Externally being the classical peripteral hexastyle, with the stylobate measuring 38.3 by 14.5 metres, containing a Doric peristyle of six by fifteen columns (hexastyle). The roof left a central space open to admit light and air. The temple was constructed entirely out of grey Arcadian limestone except for the frieze which was carved from marble. Like many major temples it has three "rooms": a pronaos, a naos and an opisthodomos.

An increasing tendency to personalize the composition of Greek temples has reached a new level with the construction of Erechtheion / Erechtheum during 421-407 BC, an ancient Greek temple on the north side of the Acropolis of Athens in Greece which was dedicated to both gods Athena and Poseidon.

3 Erechteion

Its planimetry and composition is unique and had no analogs because of the relief it is built on. The entire temple is on a slope, so the west and north sides are about 3 m (9 ft) lower than the south and east sides. It was built entirely of marble from Mount Pentelikon, with friezes of black limestone from Eleusis and sculptures executed in relief in white marble. It had elaborately carved doorways and windows, and its columns were painted, gilded, and highlighted with gilt bronze and multi-colored inset glass beads.

The complex asymmetric design fits naturally. The entire structure consists of four compartments divided in two parts, explained by the fact it had to preserve two deities, Athena on the east side and Poseidon on the west side. The largest room being the east cella with an Ionic portico on its east end. The entire interior at the lower level and the East porch used for access to the great altar of Athena via a balcony and stair, was used also as a public viewing platform. To access the cella of Posseidon was needed to walk all around the temple, feeling all the way the perspective change.

In the Hellenistic period started to appear several other types of constructions, which was influenced by an introduction of new cultures. Instead of temples, started to raise independent constructions, such as altars (es. The Altar of Zeus at Pergamon c. 200-150 BCE).

The Corinthian order was used not only on internal decorations, but also on the outside facades, creating external porticos. The first dateable and well-preserved presence of the Corinthian temple is the Temple of Olympian Zeus or the Olympieion of Athens, planned and started between 175–146 BCE. This mighty dipteros with its 110 × 44 m substructure and 8 × 20 columns was to be one of the largest Corinthian temples ever.
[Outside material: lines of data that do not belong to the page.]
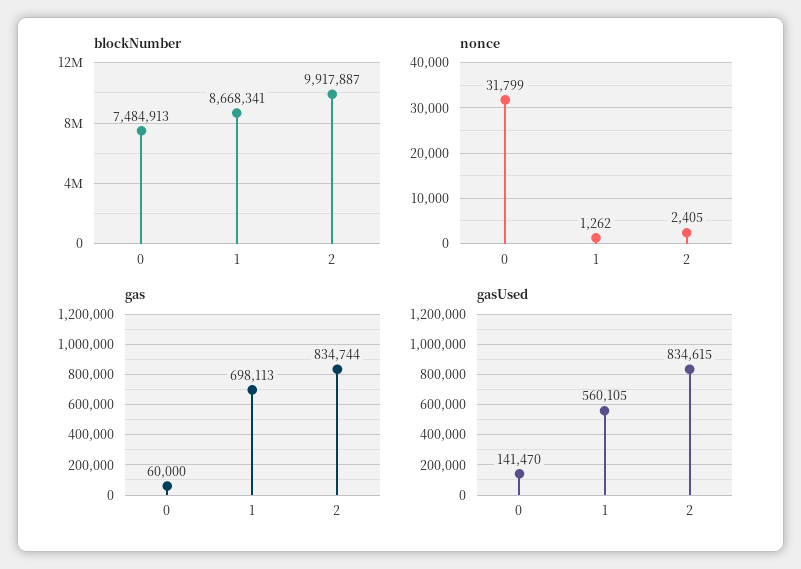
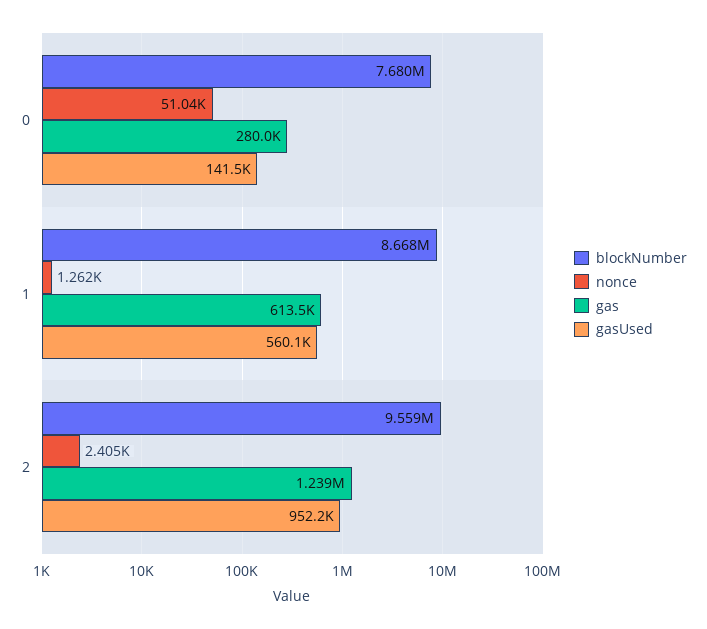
  {
    "blockNumber": {
-     "0": 7484913,
+     "0": 7680000,
      "1": 8668341,
-     "2": 9917887
+     "2": 9559000
    },
    "nonce": {
-     "0": 31799,
+     "0": 51040,
      "1": 1262,
      "2": 2405
    },
    "gas": {
-     "0": 60000,
+     "0": 280000,
-     "1": 698113,
+     "1": 613500,
-     "2": 834744
+     "2": 1239000
    },
    "gasUsed": {
      "0": 141470,
      "1": 560105,
-     "2": 834615
+     "2": 952200
    }
  }

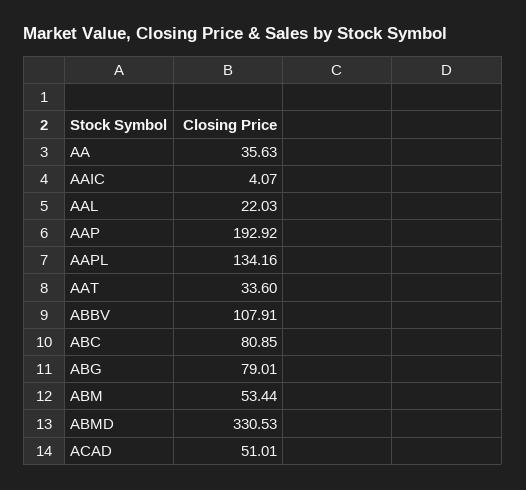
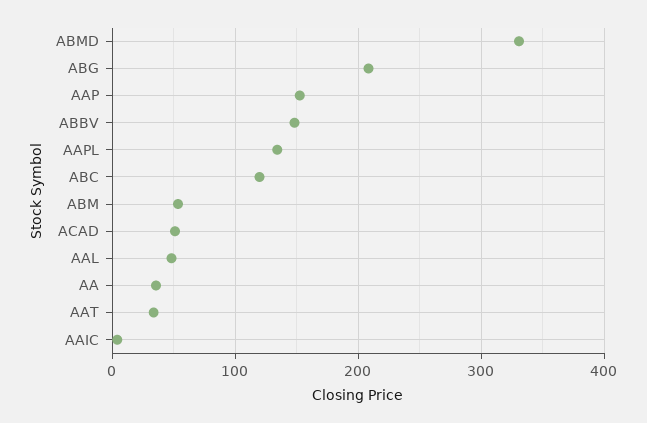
  {
    "AA": 35.63,
    "AAIC": 4.07,
-   "AAL": 22.03,
+   "AAL": 50,
-   "AAP": 192.92,
+   "AAP": 150,
    "AAPL": 134.16,
    "AAT": 33.6,
-   "ABBV": 107.91,
+   "ABBV": 150,
-   "ABC": 80.85,
+   "ABC": 120,
-   "ABG": 79.01,
+   "ABG": 210,
    "ABM": 53.44,
    "ABMD": 330.53,
    "ACAD": 51.01
  }

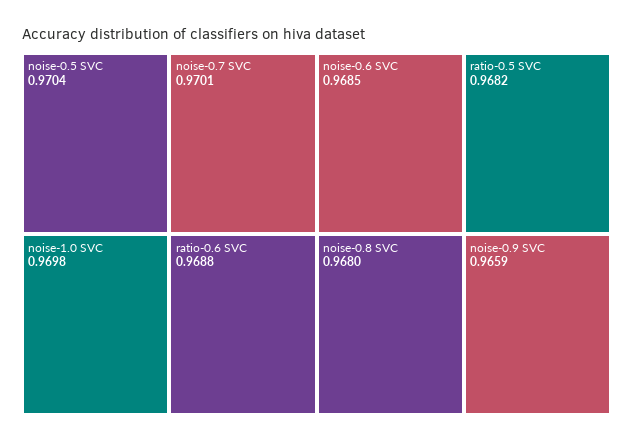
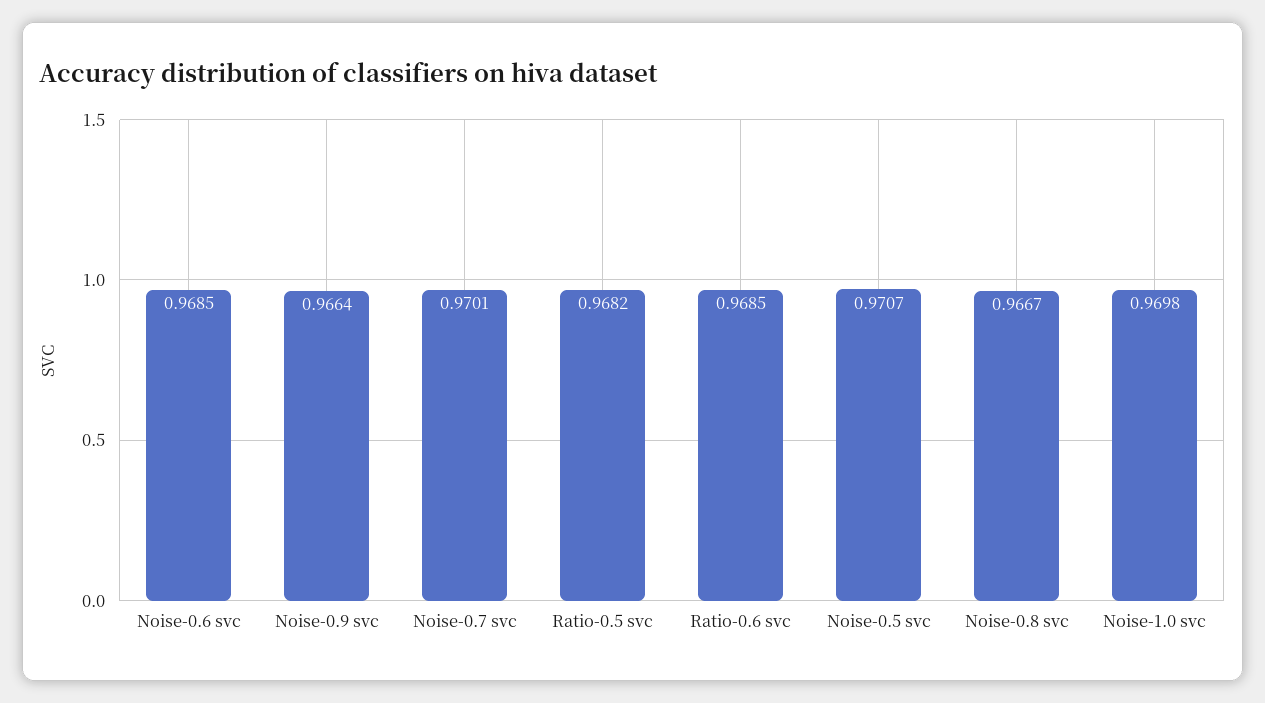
  {
-   "noise-0.5 SVC": 0.9704,
+   "noise-0.5 SVC": 0.9707,
    "noise-0.7 SVC": 0.9701,
    "noise-1.0 SVC": 0.9698,
-   "ratio-0.6 SVC": 0.9688,
+   "ratio-0.6 SVC": 0.9685,
    "noise-0.6 SVC": 0.9685,
    "ratio-0.5 SVC": 0.9682,
-   "noise-0.8 SVC": 0.968,
+   "noise-0.8 SVC": 0.9667,
-   "noise-0.9 SVC": 0.9659
+   "noise-0.9 SVC": 0.9664
  }

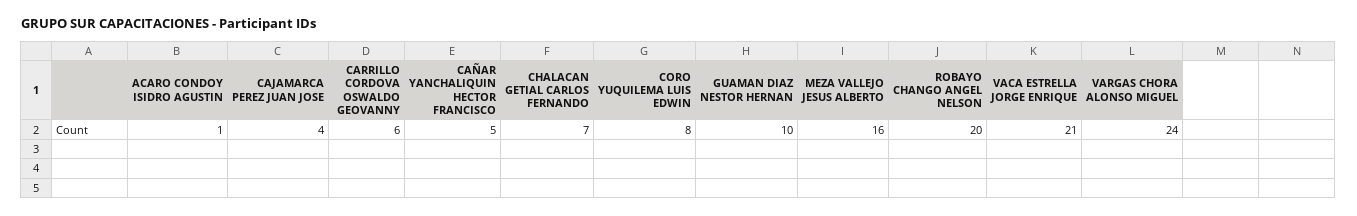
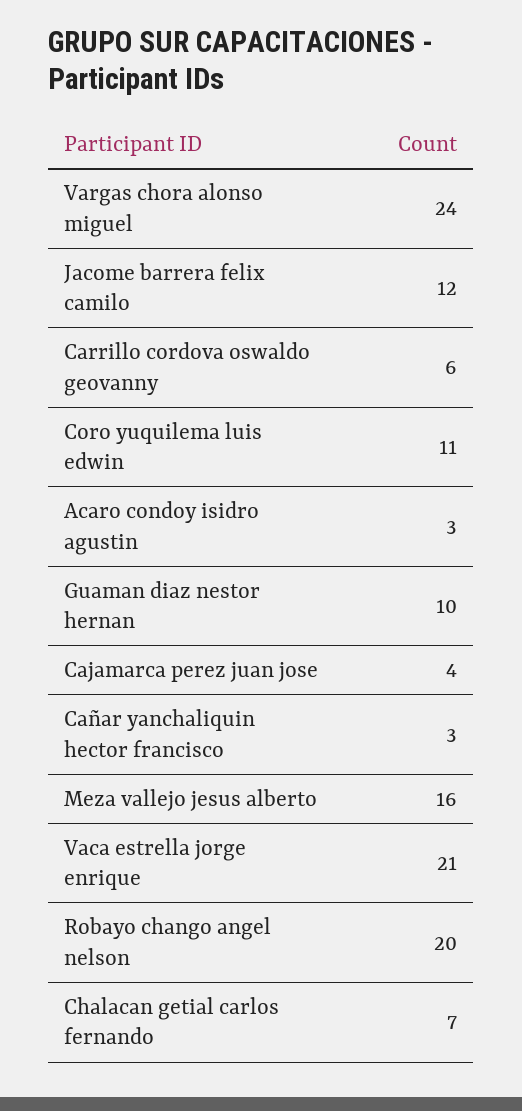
  {
-   "ACARO CONDOY ISIDRO AGUSTIN": 1,
+   "ACARO CONDOY ISIDRO AGUSTIN": 3,
    "CAJAMARCA PEREZ JUAN JOSE": 4,
    "CARRILLO CORDOVA OSWALDO GEOVANNY": 6,
-   "CAÑAR YANCHALIQUIN HECTOR FRANCISCO": 5,
+   "CAÑAR YANCHALIQUIN HECTOR FRANCISCO": 3,
    "CHALACAN GETIAL CARLOS FERNANDO": 7,
-   "CORO YUQUILEMA LUIS EDWIN": 8,
+   "CORO YUQUILEMA LUIS EDWIN": 11,
    "GUAMAN DIAZ NESTOR HERNAN": 10,
    "MEZA VALLEJO JESUS ALBERTO": 16,
    "ROBAYO CHANGO ANGEL NELSON": 20,
    "VACA ESTRELLA JORGE ENRIQUE": 21,
-   "VARGAS CHORA ALONSO MIGUEL": 24
+   "VARGAS CHORA ALONSO MIGUEL": 24,
+   "Jacome barrera felix camilo": 12
  }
Circular temples (tholos) also received new compositional modifications. The Arsinoe Rotonda, also known as the Arsinoeion, built between 288 and 270 BC, was a large 20.2 metres in diameter, the largest ancient Greek rotunda. The cylindrical walls were decorated externally with 44 engaged Doric pilasters holding a conical roof. Inside the building, in place of the external pilasters was a colonnade of Corinthian half-columns.

5 Tholos of Delphi in Athens

During the Hellenistic period, a particular expansion receives Ionic Dipterals of huge sizes. The ancient Greek temples developed from small mud brick structures into double-porched monumental "peripteral" buildings with colonnade on all sides, often reaching more than 20 meters height (not including the roof). The cella of such huge constructions often remained uncovered, becoming into an open-air courtyard.

The Temple of Apollo in Didyma, also known as Didymaion (c. 313-163 BCE), situated on the coast of Ionia in the domain of the famous city of Miletus, a short distance to the northwest of modern Didim in Aydin Province, Turkey (once territory of the Ancient Greece). It was the home dedicated to the twins Apollo and Artemis, well renowned in antiquity because of its famed oracle Apollo. It was probably a hekatompedos, which means 100 feet long, and width of this first sekos measured 10 meters. 'Sekos' is Greek for ‘courtyard’; we can therefore deduce that the late geometric temple and its successors had never been roofed. In cella was not placed the deity statue like used to do in classical periods, but a small Ionic Prostyle Temple, inside of which was kept the antique bronze statue of Apollo.